The records that follow are to be transcribed in full, without their images.

Content starts

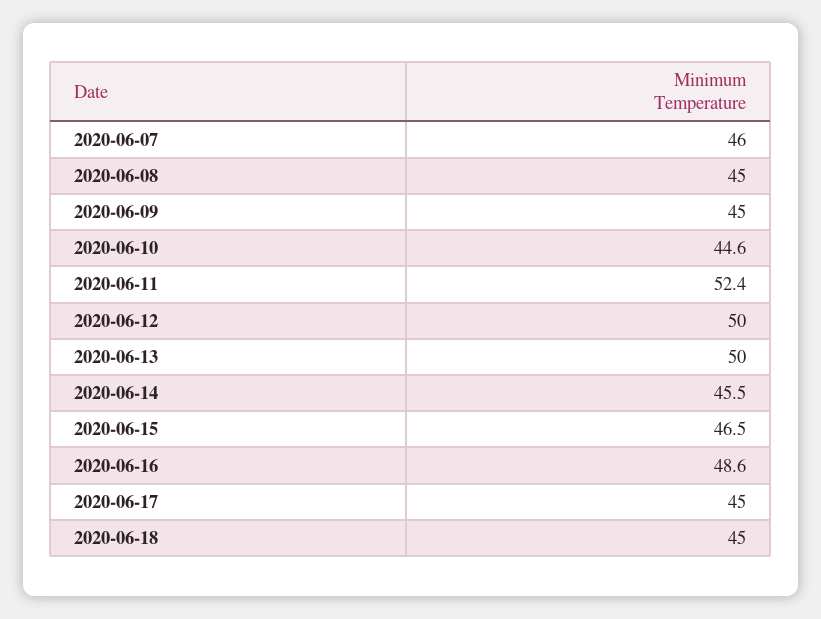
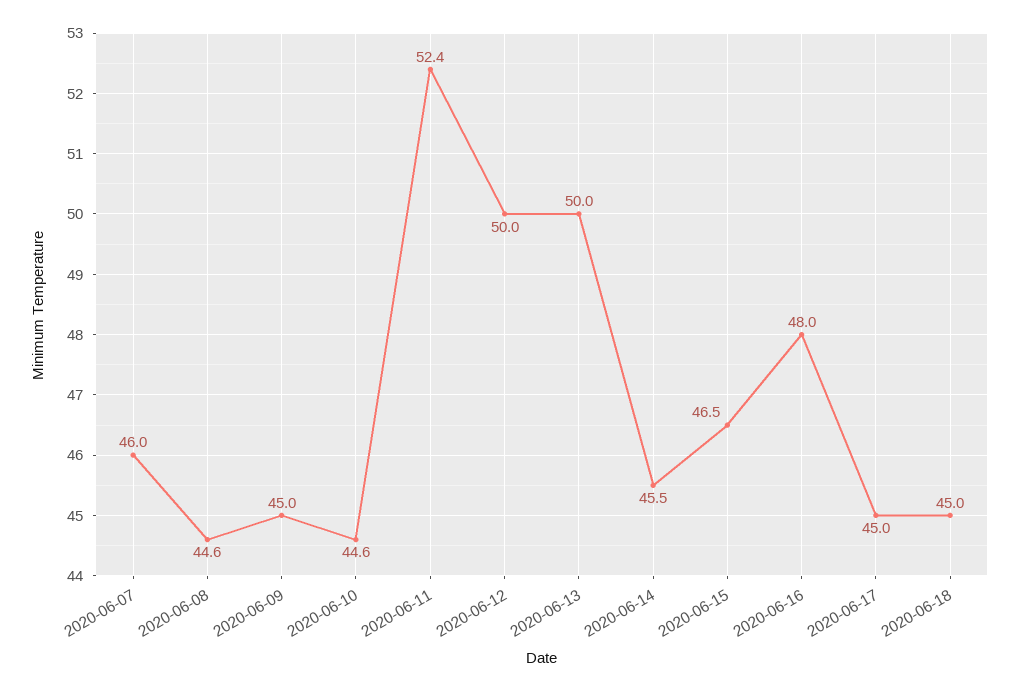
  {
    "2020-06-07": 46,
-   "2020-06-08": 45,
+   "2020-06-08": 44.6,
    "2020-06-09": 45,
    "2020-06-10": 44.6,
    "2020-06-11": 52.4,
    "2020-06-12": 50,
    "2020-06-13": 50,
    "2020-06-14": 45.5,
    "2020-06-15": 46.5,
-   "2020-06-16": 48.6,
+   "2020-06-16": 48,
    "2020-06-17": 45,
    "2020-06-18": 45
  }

Content ends

- [ANSWER TO THE PROBLEM]
  {
    "2020-06-07": 46,
-   "2020-06-08": 45,
+   "2020-06-08": 44.6,
    "2020-06-09": 45,
    "2020-06-10": 44.6,
    "2020-06-11": 52.4,
    "2020-06-12": 50,
    "2020-06-13": 50,
    "2020-06-14": 45.5,
    "2020-06-15": 46.5,
-   "2020-06-16": 48.6,
+   "2020-06-16": 48,
    "2020-06-17": 45,
    "2020-06-18": 45
  }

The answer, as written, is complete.